Table A 1: Gini coefficient sensitivity analysis
Income Gini
Adjusting for
negative farm
incomes
Income Gini
Excluding HHs
with negative
Farm Income
Income Gini
Excluding HHs
with negative
HH income
Gini for HH
Revenue
(without
considering
farm expenses)
Modified
income Gini
including
negative
incomes
Mkoba 0.60 0.51 0.58 0.57 0.63
Silalabuhwa 0.48 0.44 0.46 0.42 0.52
Kiwere 0.60 0.52 0.52 0.53 0.93
Magozi 0.56 0.55 0.55 0.51 0.66
As. 25 Setembro 0.65 0.62 0.62 0.64 0.85
Khanimambo 0.58 0.55 0.59 0.57 0.59
As discussed in this paper, methods that exclude households with negative
incomes (Columns 2 and 3) tend to underestimate income inequalities as the bottom part
of the distribution is not taken into account. The exception is the Khanimambo scheme
where there are no households with negative incomes. Estimating economic inequality
based only on revenue (Column 4) also provides lower Gini coefficients, which
indicates that gross revenue (earnings without considering expenses) is more evenly
distributed than net income (revenue minus farm expenses). Finally, modified Gini
coefficients including negative incomes are consistently higher than those treating
negative incomes.
Similarly to the Gini coefficient sensitivity analysis, Table A 2 summarises the
results of the Theil index sensitivity analysis.

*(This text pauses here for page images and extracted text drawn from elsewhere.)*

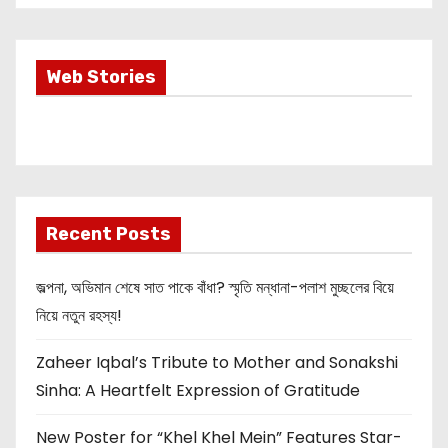
Most Important
Web Stories
Info about
Akshay Kumar
New Release
OMG 2
Recent Posts
জল্পনা, অভিমান শেষে সাত পাকে বাঁধা? স্মৃতি মন্ধানা-পলাশ মুচ্ছলের বিয়ে
নিয়ে নতুন রহস্য!
Zaheer Iqbal’s Tribute to Mother and Sonakshi
Sinha: A Heartfelt Expression of Gratitude
New Poster for “Khel Khel Mein” Features Star-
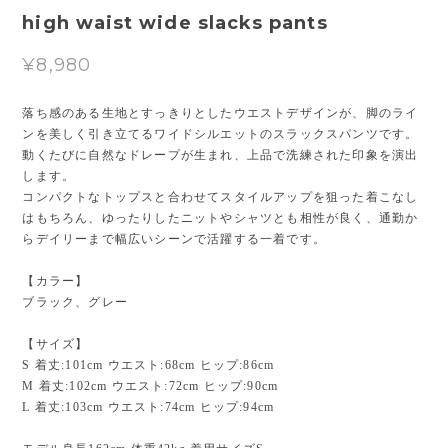
high waist wide slacks pants
¥8,980
落ち感のある生地とすっきりとしたウエストデザインが、脚のライ
ンを美しく引き立てるワイドシルエットのスラックスパンツです。
動くたびに自然なドレープが生まれ、上品で洗練された印象を演出
します。
コンパクトなトップスと合わせてスタイルアップを狙った着こなし
はもちろん、ゆったりしたニットやシャツとも相性が良く、通勤か
らデイリーまで幅広いシーンで活躍する一着です。
【カラー】
ブラック、グレー
【サイズ】
S 着丈:101cm ウエスト:68cm ヒップ:86cm
M 着丈:102cm ウエスト:72cm ヒップ:90cm
L 着丈:103cm ウエスト:74cm ヒップ:94cm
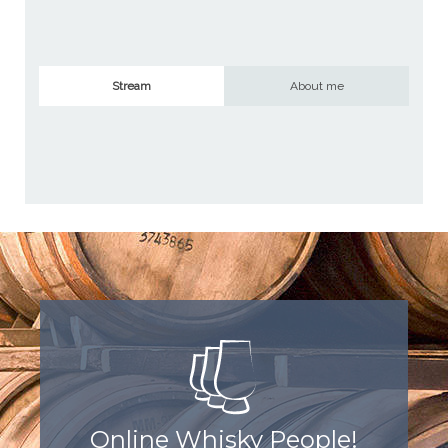
Stream
About me
Online Whisky People!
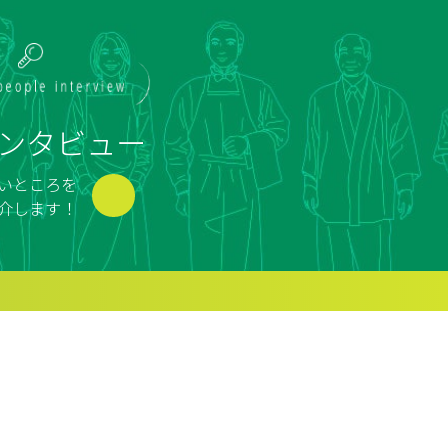
ンタビュー
いところを
介します！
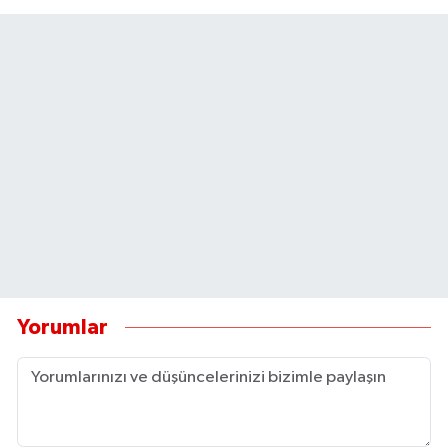
Yorumlar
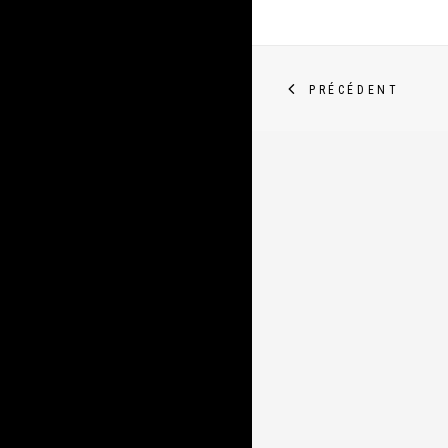
PRÉCÉDENT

Table A 2: Theil index sensitivity analysis
Income Theil
Adjusting for
negative farm
incomes
Income Theil
Excluding
HHs with
negative and
zero Farm
Income
Income Theil
Excluding
HHs with
negative and
zero HH
income
Theil for HH
revenue
(without
considering
farm
expenses)
Mkoba 0.64 0.45 0.58 0.55
Silalabuhwa 0.41 0.31 0.35 0.27
Kiwere 0.63 0.47 0.46 0.46
Magozi 0.60 0.56 0.58 0.46
As. 25 Setembro 0.89 0.73 0.74 0.66
Khanimambo 0.66 0.17 0.31 0.36
Calculations excluding households with negative and zero incomes (Columns 2
and 3) provide lower values of the Theil index. However, it should be noted that the
Theil index does not allow direct comparisons across populations of different sizes.
Lastly, Theil indices calculated based on earnings are lower than those based on net
income, as in the case of the Gini coefficients.